Solved – use the Anova (type II) to test significance in the negative binomial regression

Question

I have fitted a binomial regression in R using glm.nb from the MASS package.

I have two questions and would be very thankful if you could answer any of them:

1a) Can I use the Anova (type II, car package) to analyse which explanatory variables are significant? Or should I use the summary() function?

However, the summary uses a z-test which requires normal distribution if i am not mistaken. When looking at examples in books and websites, mostly summary has been used. I get completely different outcomes for Anova test and summary. Based on visualisation of the data I feel that Anova is more accurate. (i only get different outcomes when I have included an interaction).

1b) When using the Anova, both an F-test, chi-square test and anova (type 1) give different (but pretty similar) results – is there any of these tests that is preferred for a negative binomial regression? Or is there any way to find out which test represents the most likely results?

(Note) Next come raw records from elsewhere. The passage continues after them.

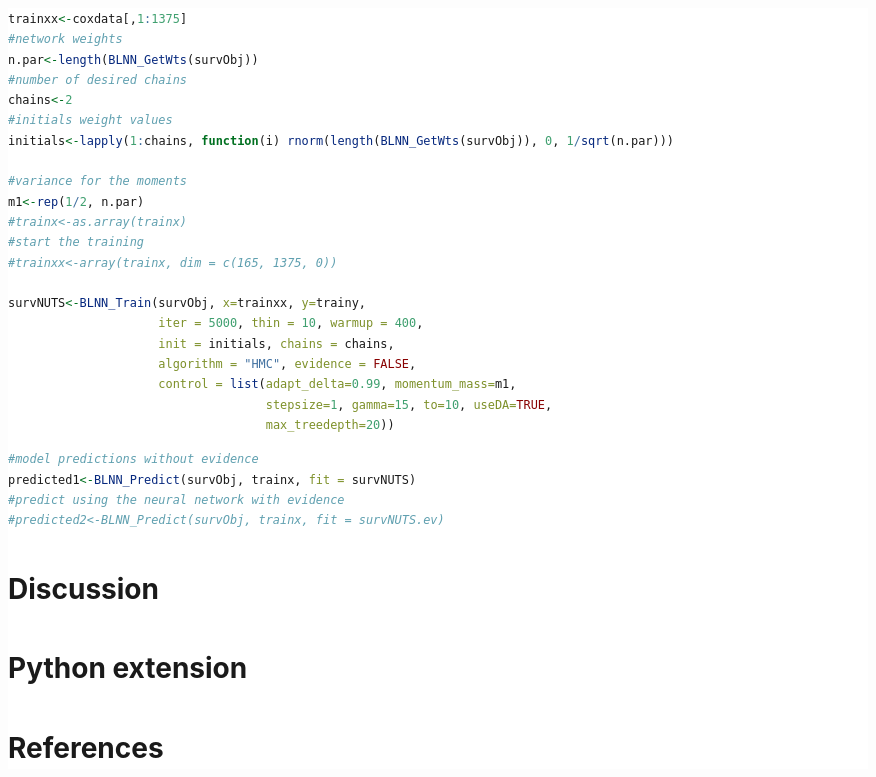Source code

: 



```r
trainxx<-coxdata[,1:1375]
#network weights
n.par<-length(BLNN_GetWts(survObj))
#number of desired chains
chains<-2
#initials weight values
initials<-lapply(1:chains, function(i) rnorm(length(BLNN_GetWts(survObj)), 0, 1/sqrt(n.par)))

#variance for the moments
m1<-rep(1/2, n.par)
#trainx<-as.array(trainx)
#start the training
#trainxx<-array(trainx, dim = c(165, 1375, 0))

survNUTS<-BLNN_Train(survObj, x=trainxx, y=trainy,
                     iter = 5000, thin = 10, warmup = 400,
                     init = initials, chains = chains,
                     algorithm = "HMC", evidence = FALSE,
                     control = list(adapt_delta=0.99, momentum_mass=m1, 
                                    stepsize=1, gamma=15, to=10, useDA=TRUE,
                                    max_treedepth=20))
```



```r
#model predictions without evidence
predicted1<-BLNN_Predict(survObj, trainx, fit = survNUTS)
#predict using the neural network with evidence
#predicted2<-BLNN_Predict(survObj, trainx, fit = survNUTS.ev)
```


# Discussion





# Python extension



# References

<div id= "refs"></div>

2) When looking at the diagnostic plots, my qq-plot looks kinda off. I am wondering if this is fine – since the negative binomial is different from the normal distribution? Or should the residuals still be normally distributed?

Answer 1

1(a) Anova() can be easier to understand in terms of evaluating the significance of a predictor in your model, even though there is nothing wrong with the output from summary().

The usual R summary() function reports something that can appear quite different from Anova(). A summary() function typically reports whether the estimated value for each coefficient is significantly different from 0. Anova() (with what it calls Type II tests) examines whether a particular predictor, including all of its levels and interactions, adds significantly to the model.

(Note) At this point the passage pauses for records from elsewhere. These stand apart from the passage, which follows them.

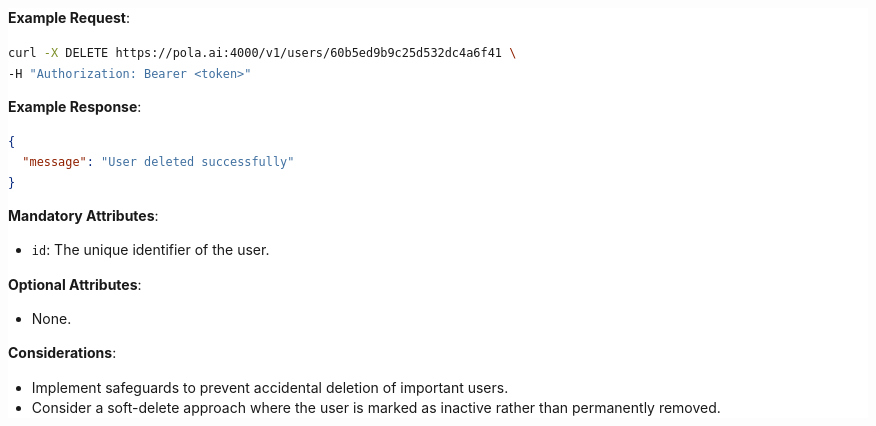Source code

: **Example Request**:

```bash
curl -X DELETE https://pola.ai:4000/v1/users/60b5ed9b9c25d532dc4a6f41 \
-H "Authorization: Bearer <token>"
```

**Example Response**:

```json
{
  "message": "User deleted successfully"
}
```

**Mandatory Attributes**:
- `id`: The unique identifier of the user.

**Optional Attributes**:
- None.

**Considerations**:
- Implement safeguards to prevent accidental deletion of important users.
- Consider a soft-delete approach where the user is marked as inactive rather than permanently removed.
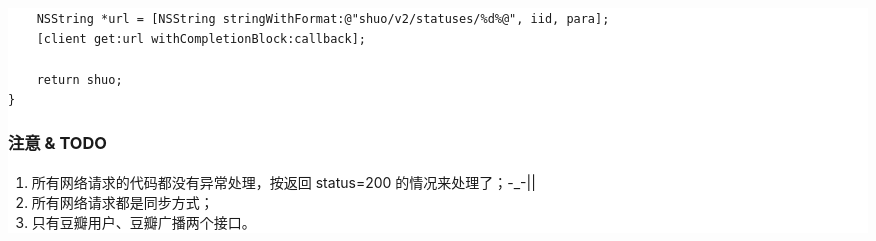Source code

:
 ```objc
    NSString *url = [NSString stringWithFormat:@"shuo/v2/statuses/%d%@", iid, para];
    [client get:url withCompletionBlock:callback];
    
    return shuo;
}
```


### 注意 & TODO

1. 所有网络请求的代码都没有异常处理，按返回 status=200 的情况来处理了；-_-||
2. 所有网络请求都是同步方式；
3. 只有豆瓣用户、豆瓣广播两个接口。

So if you have a categorical predictor with more than 2 levels summary() will report whether each category other than the reference is significantly different from the reference level. Thus with summary() you can get different apparent significance for the individual levels depending on which is chosen as the reference. Anova() considers all levels together.

With interactions, as you have seen, Anova() and summary() can seem to disagree for a predictor included in an interaction term. The problem is that summary() reports results for a reference situation in which both that predictor and the predictor included in its interaction are at their reference levels (categorical) or at 0 (continuous). With an interaction, the choice of that reference situation (change of reference level, shift of a continuous variable) can determine whether the coefficient for a predictor is significantly different from 0 at that reference situation. As you probably don't want to have "significance" for a predictor depend on what reference situation you chose, Anova() results can be easier to interpret.

1(b) I would avoid Type I tests even if they seem to be OK in your data set. In particular, results depend on the order of entry of the predictors into your model if you don't have what's called an orthogonal design. See this classic answer for an explanation of the different Types of ANOVA.

This answer nicely illustrates the 3 different types of statistical tests that are typically reported for models fit by maximum likelihood, like your negative binomial model. All of these tests make assumptions about distributions (normality or the related $\chi^2$), but these are assumptions about distributions of calculated statistics, not about the underlying data. Those assumptions have reasonable theoretical bases. As the answer linked in this paragraph puts it:

As your $N$ [number of observations] becomes indefinitely large, the three different $p$'s should converge on the same value, but they can differ slightly when you don't have infinite data.

Likelihood-ratio tests would probably be considered best, but any could be acceptable so long as you are clear about which test you used (and you didn't choose one because it was significant and the others weren't).

2 Diagnostics

There is no reason to expect deviance residuals to be distributed normally in a negative binomial or other count-based model; see this answer and its link to another package that you might find useful for diagnostics. The other answers on that page, and this page, might also help.